The golf swing evaluation can help the therapist put into context some of their evaluation findings such as weak lateral hip stabilizers or decreased hip mobility with a golfer who sways or slides during their swing. It also allows the medical provider to be able to discuss their findings with the player’s swing coach as they look to improve upon any injury inducing mechanics or be aware of functional deficits that may need to be intentionally compensated for such as turning the feet out to help improve one’s hip mobility in their swing. This patient was not currently working with a golf instructor; therefore, he was not able to fully address these characteristics. Ideally, each golfer would be working with a multidisciplinary team including a medical provider, golf professional, and fitness professional to maximize their results as this has been found to be the best approach for rehabilitation and prevention of further injury.4,21 Further research is necessary to fully understand how this comprehensive evaluation can enhance the rehabilitation approach to the golfing athlete with LBP.
LIMITATIONS
The single subject that is followed in a case report limits the conclusions that can be drawn according to the results, and cause and effect cannot be assumed. This affects the utility of using this approach on other subjects with similar presentations. Exercise prescription related to the TPI screen may vary between treating therapists based on their own judgement and experience. There is no way to determine if other treatment approaches for this patient would have elicited similar results. The POC for this patient was also cut short due to the clinic closing amid COVID-19 restrictions which may have limited the overall progress that was observed.
CONCLUSION
The results of this case report indicate that the application of the TPI level one screen and a golf swing evaluation were helpful in providing functional movement screening during the initial evaluation and assisting with treatment selection in a golfing athlete with low back pain.
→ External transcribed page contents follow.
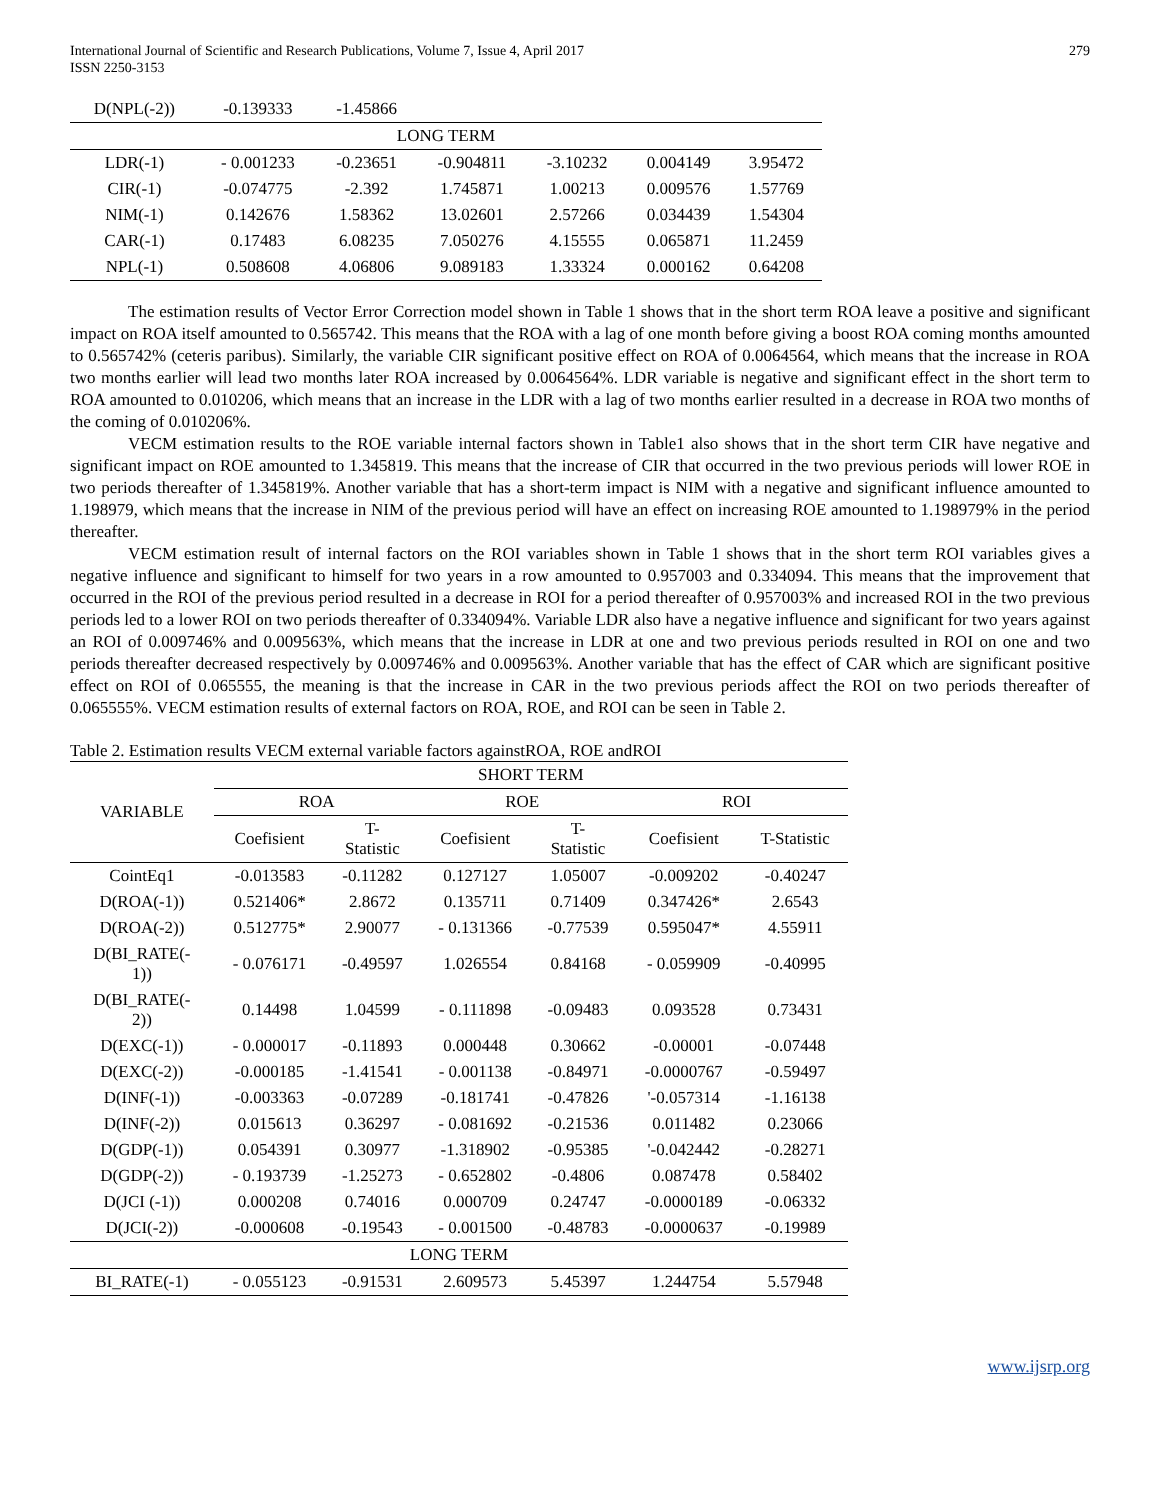International Journal of Scientific and Research Publications, Volume 7, Issue 4, April 2017
ISSN 2250-3153
279
| D(NPL(-2)) | -0.139333 | -1.45866 | | | | |
| LONG TERM | | | | | | |
| LDR(-1) | - 0.001233 | -0.23651 | -0.904811 | -3.10232 | 0.004149 | 3.95472 |
| CIR(-1) | -0.074775 | -2.392 | 1.745871 | 1.00213 | 0.009576 | 1.57769 |
| NIM(-1) | 0.142676 | 1.58362 | 13.02601 | 2.57266 | 0.034439 | 1.54304 |
| CAR(-1) | 0.17483 | 6.08235 | 7.050276 | 4.15555 | 0.065871 | 11.2459 |
| NPL(-1) | 0.508608 | 4.06806 | 9.089183 | 1.33324 | 0.000162 | 0.64208 |
The estimation results of Vector Error Correction model shown in Table 1 shows that in the short term ROA leave a positive and significant impact on ROA itself amounted to 0.565742. This means that the ROA with a lag of one month before giving a boost ROA coming months amounted to 0.565742% (ceteris paribus). Similarly, the variable CIR significant positive effect on ROA of 0.0064564, which means that the increase in ROA two months earlier will lead two months later ROA increased by 0.0064564%. LDR variable is negative and significant effect in the short term to ROA amounted to 0.010206, which means that an increase in the LDR with a lag of two months earlier resulted in a decrease in ROA two months of the coming of 0.010206%.
VECM estimation results to the ROE variable internal factors shown in Table1 also shows that in the short term CIR have negative and significant impact on ROE amounted to 1.345819. This means that the increase of CIR that occurred in the two previous periods will lower ROE in two periods thereafter of 1.345819%. Another variable that has a short-term impact is NIM with a negative and significant influence amounted to 1.198979, which means that the increase in NIM of the previous period will have an effect on increasing ROE amounted to 1.198979% in the period thereafter.
VECM estimation result of internal factors on the ROI variables shown in Table 1 shows that in the short term ROI variables gives a negative influence and significant to himself for two years in a row amounted to 0.957003 and 0.334094. This means that the improvement that occurred in the ROI of the previous period resulted in a decrease in ROI for a period thereafter of 0.957003% and increased ROI in the two previous periods led to a lower ROI on two periods thereafter of 0.334094%. Variable LDR also have a negative influence and significant for two years against an ROI of 0.009746% and 0.009563%, which means that the increase in LDR at one and two previous periods resulted in ROI on one and two periods thereafter decreased respectively by 0.009746% and 0.009563%. Another variable that has the effect of CAR which are significant positive effect on ROI of 0.065555, the meaning is that the increase in CAR in the two previous periods affect the ROI on two periods thereafter of 0.065555%. VECM estimation results of external factors on ROA, ROE, and ROI can be seen in Table 2.
Table 2. Estimation results VECM external variable factors againstROA, ROE andROI
| VARIABLE | SHORT TERM | | | | | |
| --- | --- | --- | --- | --- | --- | --- |
| | ROA | | ROE | | ROI | |
| | Coefisient | T- Statistic | Coefisient | T- Statistic | Coefisient | T-Statistic |
| CointEq1 | -0.013583 | -0.11282 | 0.127127 | 1.05007 | -0.009202 | -0.40247 |
| D(ROA(-1)) | 0.521406* | 2.8672 | 0.135711 | 0.71409 | 0.347426* | 2.6543 |
| D(ROA(-2)) | 0.512775* | 2.90077 | - 0.131366 | -0.77539 | 0.595047* | 4.55911 |
| D(BI_RATE(- 1)) | - 0.076171 | -0.49597 | 1.026554 | 0.84168 | - 0.059909 | -0.40995 |
| D(BI_RATE(- 2)) | 0.14498 | 1.04599 | - 0.111898 | -0.09483 | 0.093528 | 0.73431 |
| D(EXC(-1)) | - 0.000017 | -0.11893 | 0.000448 | 0.30662 | -0.00001 | -0.07448 |
| D(EXC(-2)) | -0.000185 | -1.41541 | - 0.001138 | -0.84971 | -0.0000767 | -0.59497 |
| D(INF(-1)) | -0.003363 | -0.07289 | -0.181741 | -0.47826 | '-0.057314 | -1.16138 |
| D(INF(-2)) | 0.015613 | 0.36297 | - 0.081692 | -0.21536 | 0.011482 | 0.23066 |
| D(GDP(-1)) | 0.054391 | 0.30977 | -1.318902 | -0.95385 | '-0.042442 | -0.28271 |
| D(GDP(-2)) | - 0.193739 | -1.25273 | - 0.652802 | -0.4806 | 0.087478 | 0.58402 |
| D(JCI (-1)) | 0.000208 | 0.74016 | 0.000709 | 0.24747 | -0.0000189 | -0.06332 |
| D(JCI(-2)) | -0.000608 | -0.19543 | - 0.001500 | -0.48783 | -0.0000637 | -0.19989 |
| LONG TERM | | | | | | |
| BI_RATE(-1) | - 0.055123 | -0.91531 | 2.609573 | 5.45397 | 1.244754 | 5.57948 |
www.ijsrp.org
In this case, the TPI level one screen and the swing evaluation allowed the therapist to learn more about how the patient’s body responded to the functional demands of his sport and identify areas where compensations were occurring that may not be identified with a traditional physical therapy exam. This case report demonstrated that utilizing TPI-based exam procedures as well as considering the principle of regional interdependence were effective contributors to the evaluation and treatment of the golfing athlete with low back pain.
Conflict of Interest
The author reports no conflicts of interest.